Robert Burke, the eponymous founder of a luxury consultancy, said he expected brands to move further away from a wholesale business, focusing on direct-to-consumer and a model with department stores where they control their own space and inventory.

Shares of J.C. Penney, which has temporarily shut its more than 800 stores, closed at 23 cents on the dollar last Wednesday after the retailer said that it did not make a $12 million interest payment due that day. Brooke Buchanan, a representative, said it was a “strategic decision” in order to take advantage of a 30-day grace period before it was considered in default.

Ms. Buchanan said that J.C. Penney has“been engaged in discussions with its lenders since mid-2019 to evaluate options to strengthen its balance sheet, a process that has become even more important as our stores have also closed due to the pandemic.”
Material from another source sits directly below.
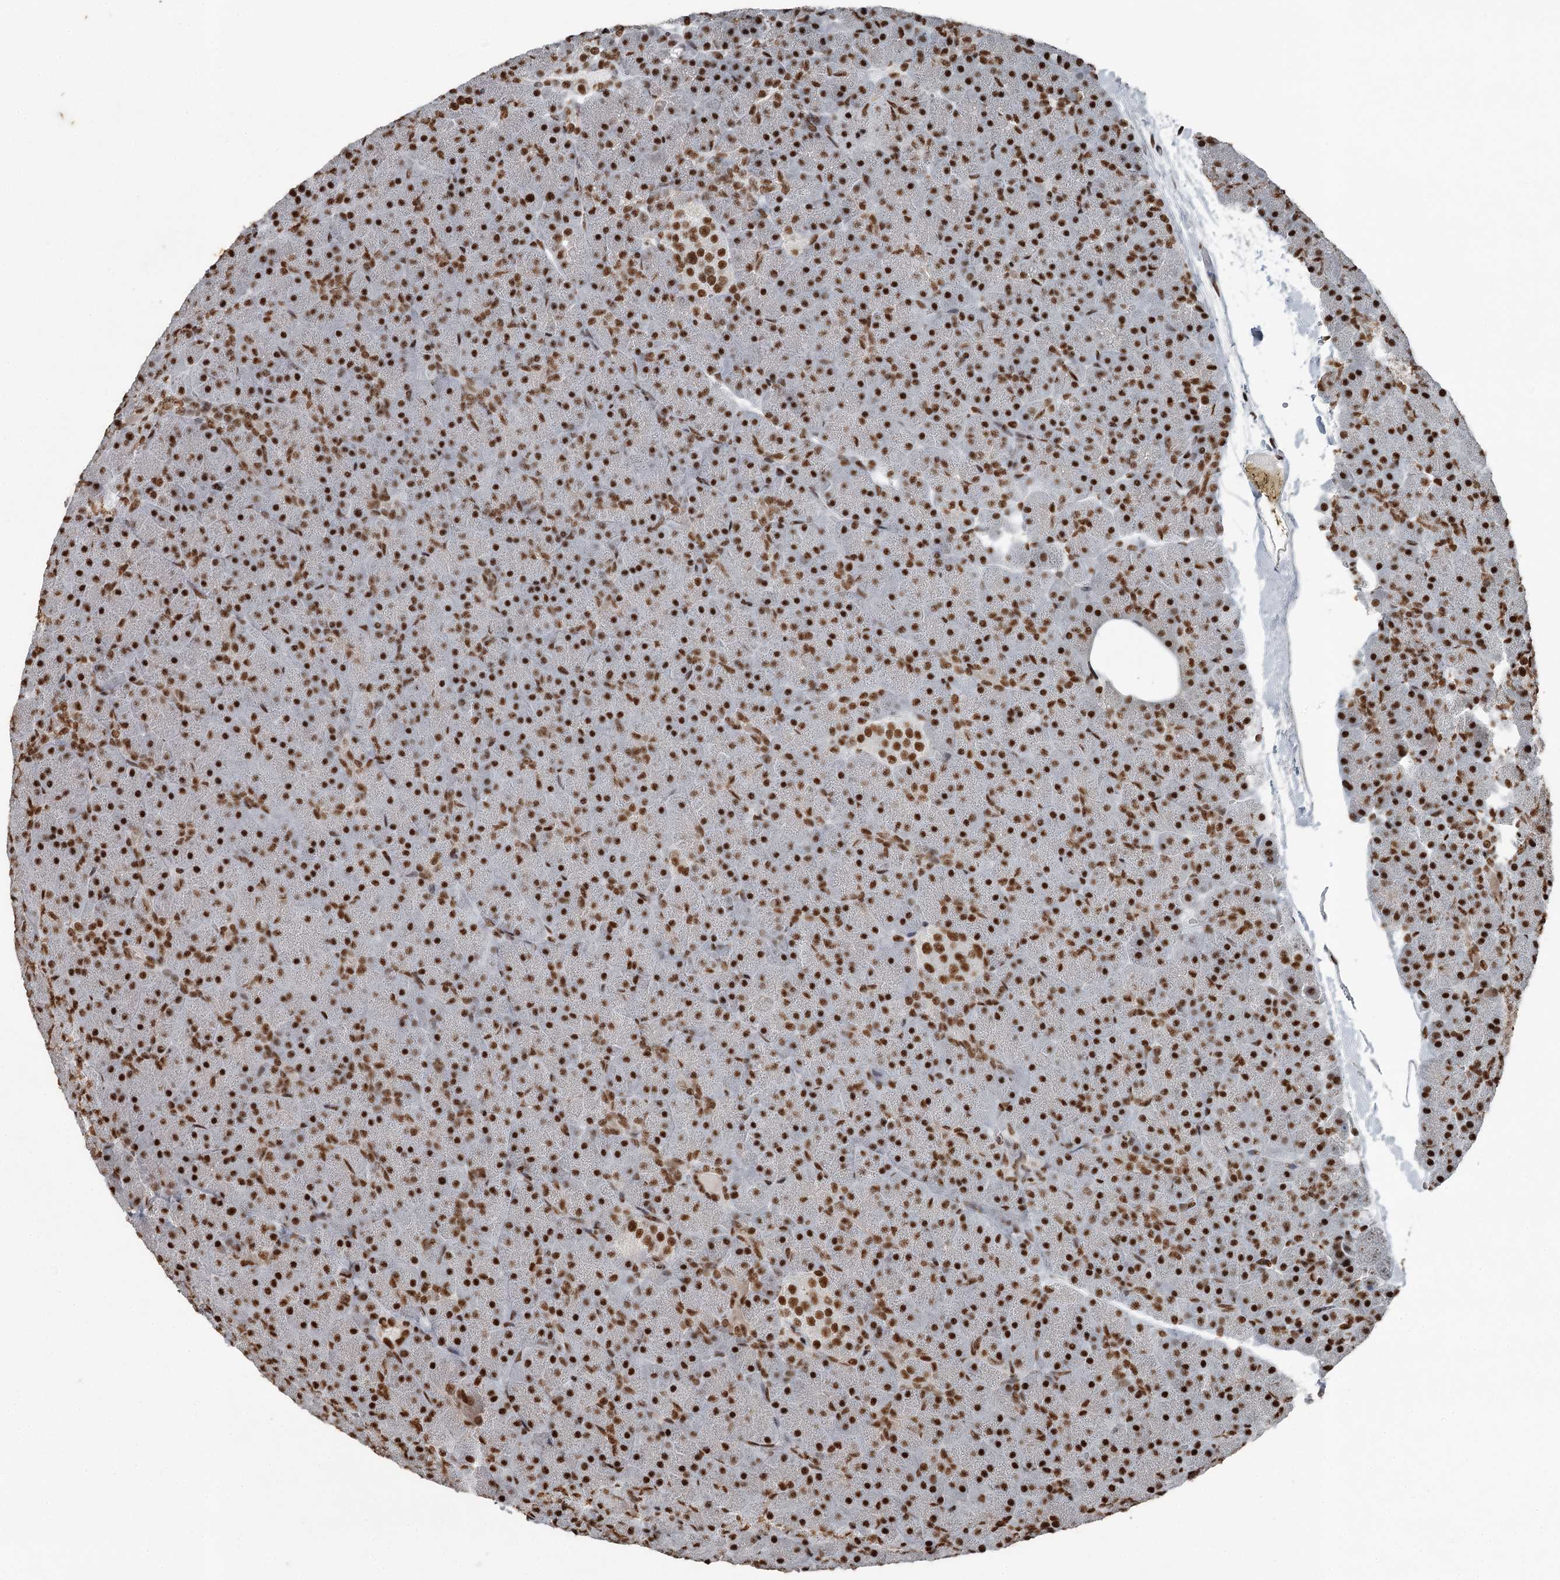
{"staining": {"intensity": "strong", "quantity": ">75%", "location": "nuclear"}, "tissue": "pancreas", "cell_type": "Exocrine glandular cells", "image_type": "normal", "snomed": [{"axis": "morphology", "description": "Normal tissue, NOS"}, {"axis": "topography", "description": "Pancreas"}], "caption": "Immunohistochemical staining of benign pancreas reveals >75% levels of strong nuclear protein positivity in approximately >75% of exocrine glandular cells. (DAB IHC, brown staining for protein, blue staining for nuclei).", "gene": "RBBP7", "patient": {"sex": "male", "age": 36}}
Cash flow for all department stores has dropped dramatically. In a note on April 13, analysts at Cowen estimated four months of liquidity at Macy’s, six months at Kohl’s and seven months for J.C. Penney. Nordstrom, they predicted, could withstand store closings for 12 months.

“The nature of the mall is if you lose a big anchor like a Macy’s, you have co-tenancy issues and you have more pressure on the mall traffic, which was already a big issue,” said Oliver Chen, an analyst at Cowen. Co-tenancy clauses typically allow other tenants to demand rent reductions if certain key chains depart. Mr. Chen said that could further accelerate the ongoing divide between top-tier malls and the second- or third-choice malls in certain areas.

According to a report this month from S&P Global Market Intelligence, department stores were more likely than any other consumer industry to default on their debt in the next year. They estimated the probability at 42 percent.

In its April 2 memo, the management of Le Tote and Lord & Taylor said that only “key employees” were being retained to preserve the business. A representative for Lord & Taylor and Le Tote declined to comment or disclose the number of employees who were furloughed and laid off.

“It appears to be a virtual certainty that Lord & Taylor will liquidate its business in the near future, either in or out of bankruptcy,” said James Van Horn, a partner at Barnes & Thornburg and a specialist in retail bankruptcy. “They were already one of the most challenged department stores prior to the coronavirus pandemic, and when the majority of the management team is leaving, the vast majority of employees are laid off and a minority of employees furloughed, there does not seem to be any other strategy but to liquidate the inventory.”

Mr. Van Horn said he expected other chains might strategically employ Chapter 11 reorganizations in order to legally shed stores, lightening their rent burden.

“It will likely be a domino that falls,” he said. “Whether it is first or 10th, we don’t know.”